Do Until Len(strNewWord) = 4

    If Len(strNewWord) = 4 Then

        Exit Do

    Else

        strNewWord = strNewWord & "0"

    End If

Loop

When all is said and done, we should end up with a Soundex value equal to this: M214. And now that we have a Soundex value we can use this line of code to query the database and return a recordset consisting of all the words that have a Soundex value equal to M214:

objRecordSet.Open "Select * From SoundexValues Where Value = '" & strNewWord & "'", _

    objConnection

 

After we return our recordset we use these two lines of code to move the cursor to the end of the document (that’s what the EndKey method and the wdStory constant are for) and then enter a blank line in the document:

Selection.EndKey Unit:=wdStory

ActiveDocument.ActiveWindow.Selection.TypeParagraph

 

All we have to do now is list all the possible corrections for our misspelled word. To do that we set up a Do Until loop that runs until we reach the end of the recordset. (That is, until the recordset’s EOF – end-of-file – property is true.) Inside that loop we use the TypeText method to enter the possible correction, then use the TypeParagraph method to move the cursor to the next line. After that we call the MoveNext method to move to the next record in the recordset.

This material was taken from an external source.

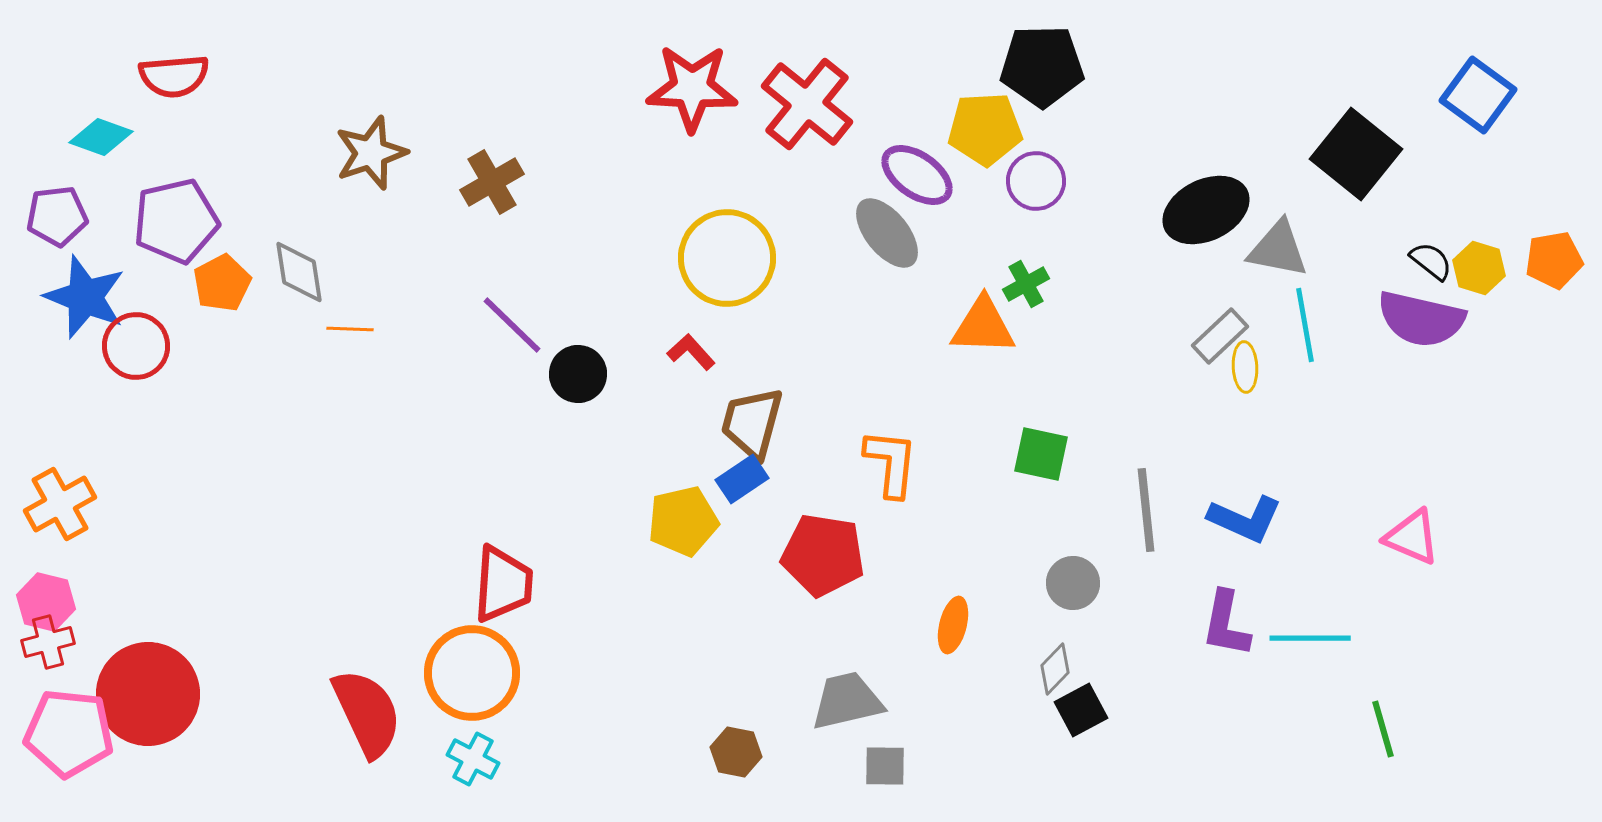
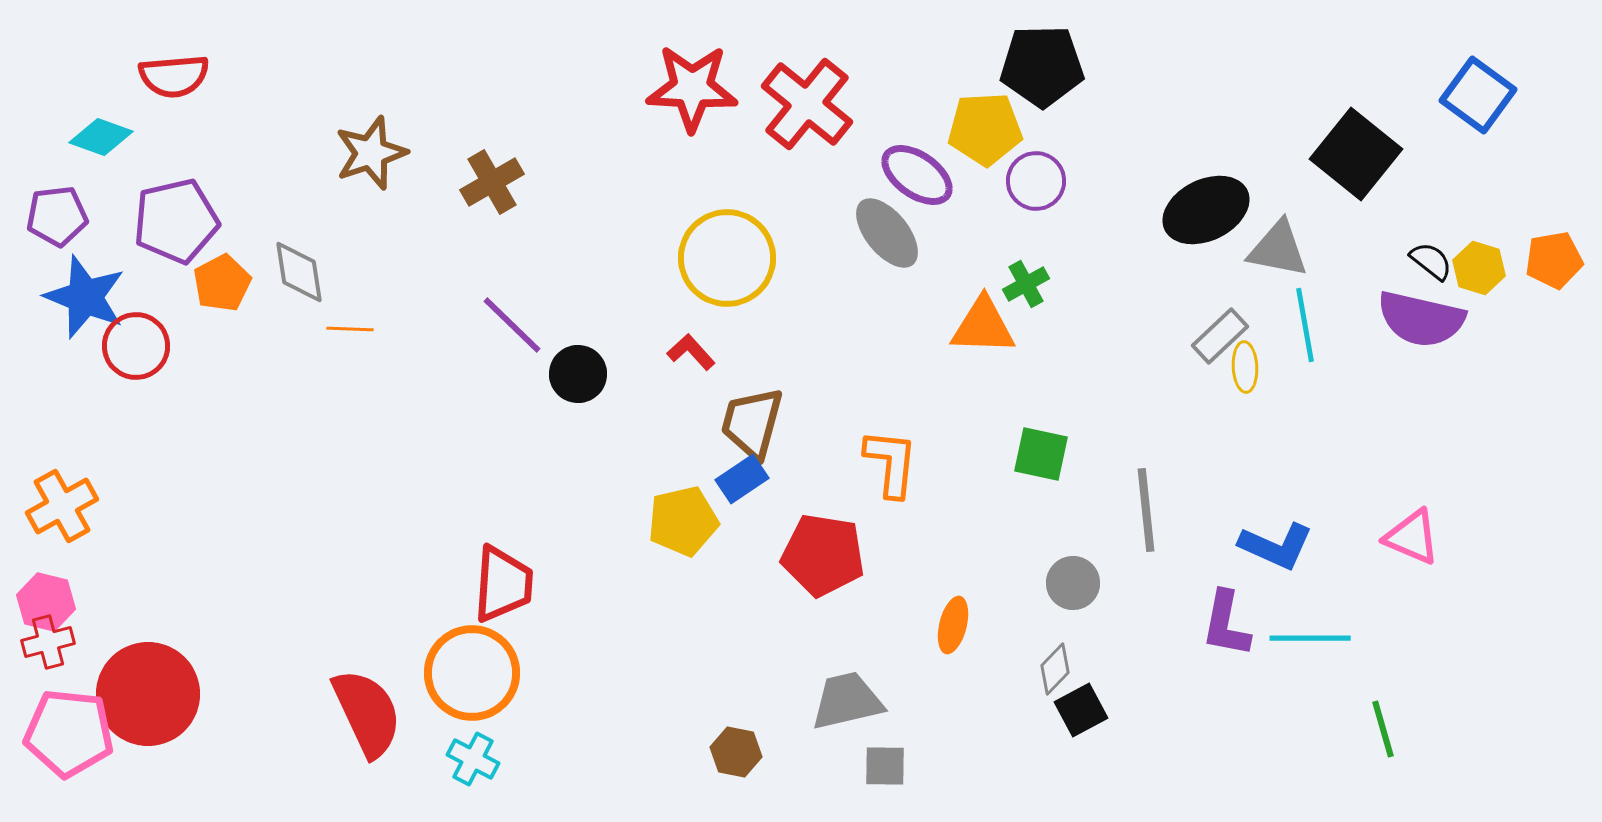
orange cross at (60, 504): moved 2 px right, 2 px down
blue L-shape at (1245, 519): moved 31 px right, 27 px down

The whole process looks like this:

Do Until objRecordSet.EOF

    ActiveDocument.ActiveWindow.Selection.TypeText LCase(objRecordSet.Fields.Item("Word"))

    ActiveDocument.ActiveWindow.Selection.TypeParagraph

    objRecordSet.MoveNext

Loop

 

And, on-screen, you should see the following spelling suggestions:

machiavellian

make-believe

massively

misapplication

misapply

misplace

misspell

misspelling

misspelt

 

Note. Yes, some of these corrections might a bit … unexpected …. In fairness to the Soundex algorithm, however, we didn’t give you the entire algorithm, just a subset.

At that point we close our recordset and our database connection, and we – and Challenge number 6 – are done. Was it worth waiting 15 or 20 years for this moment? What do you think?